A recent modification in the Academy's performance improvement program known as METRIC, or Measuring, Evaluating and Translating Research Into Care, means physician practices will have more flexibility when it comes to implementing practice changes.
On Dec. 3, the required minimum implementation, or "timeout," period for METRIC dropped to one month, a change from the previous three-month minimum implementation time.
The METRIC performance improvement initiative launched in 2005 and offers physicians online learning modules on six clinical topics: asthma, chronic obstructive pulmonary disease, coronary artery disease, depression, diabetes and hypertension. A seventh module aims to improve the care of geriatric patients.
The program combines evidence-based medicine with education, gives physicians the opportunity to evaluate how they manage chronic diseases and then encourages practices to make systematic changes to improve patient outcomes.
Susan Richart, the AAFP's manager of performance assessment and improvement, said the timeline change would help physicians "maximize their flexibility." The pace of practice change differs in each situation, she added.

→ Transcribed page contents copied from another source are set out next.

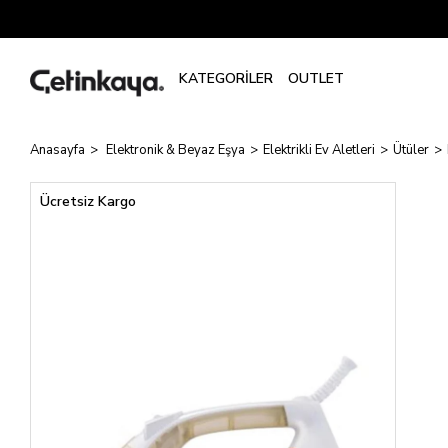
Anasayfa
Elektronik & Beyaz Eşya
Elektrikli Ev Aletleri
Ütüler
Ücretsiz Kargo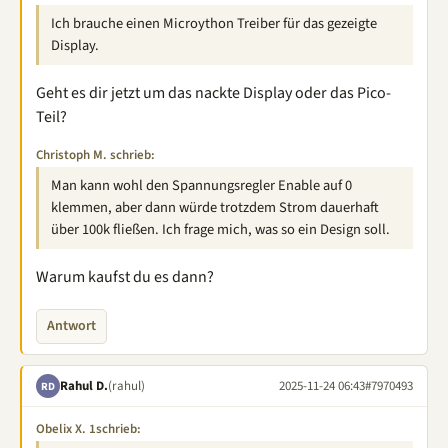
Ich brauche einen Microython Treiber für das gezeigte
Display.
Geht es dir jetzt um das nackte Display oder das Pico-
Teil?
Christoph M. schrieb:
Man kann wohl den Spannungsregler Enable auf 0
klemmen, aber dann würde trotzdem Strom dauerhaft
über 100k fließen. Ich frage mich, was so ein Design soll.
Warum kaufst du es dann?
Antwort
Rahul D.
(rahul)
2025-11-24 06:43
#7970493
RD
Obelix X. 1schrieb: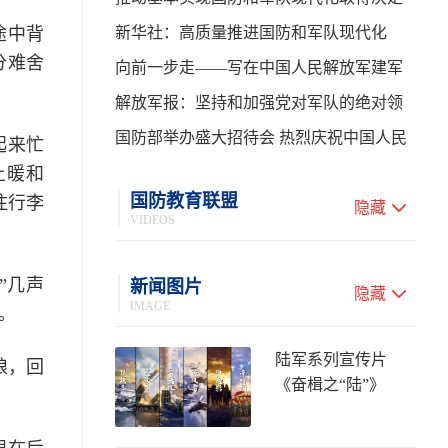
途中背
性进展——学习贯彻习主席在中共中央政
新华社：高质量推进国防和军队现代化
分难舍
治局第二十七次集体学习时的重要讲话
向前一步走——写在中国人民解放军建军
99周年之际
解放军报：坚持和加强党对军队的绝对领
导 高质量推进国防和军队现代化
国防部举办盛大招待会 热烈庆祝中国人民
起来忙
上暖和
解放军建军99周年
国防教育联盟
往行李
隐藏
VIDEOS
”几声
新闻图片
隐藏
IMAGE
。
陆军系列宣传片
娘，回
《奋楫之“陆”》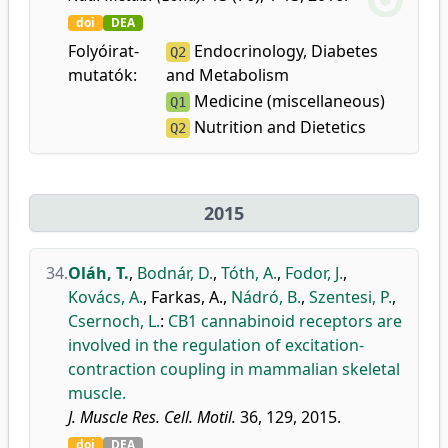
doi
DEA
Folyóirat-
Endocrinology, Diabetes
Q2
mutatók:
and Metabolism
Medicine (miscellaneous)
Q1
Nutrition and Dietetics
Q2
2015
34.
Oláh, T.
,
Bodnár, D.
,
Tóth, A.
,
Fodor, J.
,
Kovács, A.
,
Farkas, A.
,
Nádró, B.
,
Szentesi, P.
,
Csernoch, L.
:
CB1 cannabinoid receptors are
involved in the regulation of excitation-
contraction coupling in mammalian skeletal
muscle.
J. Muscle Res. Cell. Motil.
36, 129, 2015.
doi
DEA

Much depends on the intervention details, said Richart. "If a practice decides to create a patient registry, it may be three months after implementation of that registry before the practice is able to effectively measure the impact and benefits of that change," she said.
On the other hand, if a practice decides to tweak a flow chart in its electronic health record system to include something relatively simple -- such as documentation of foot examinations for patients with diabetes -- the practice could assess any increase in the number of foot exams for those patients in as little as one month, said Richart.
There is one caveat to the changes in the METRIC timeout period. Any practice that was engaged in a METRIC module and had electronically "saved" its action plan prior to Dec. 3 should adhere to the previous three-month minimum implementation timeline, said Richart.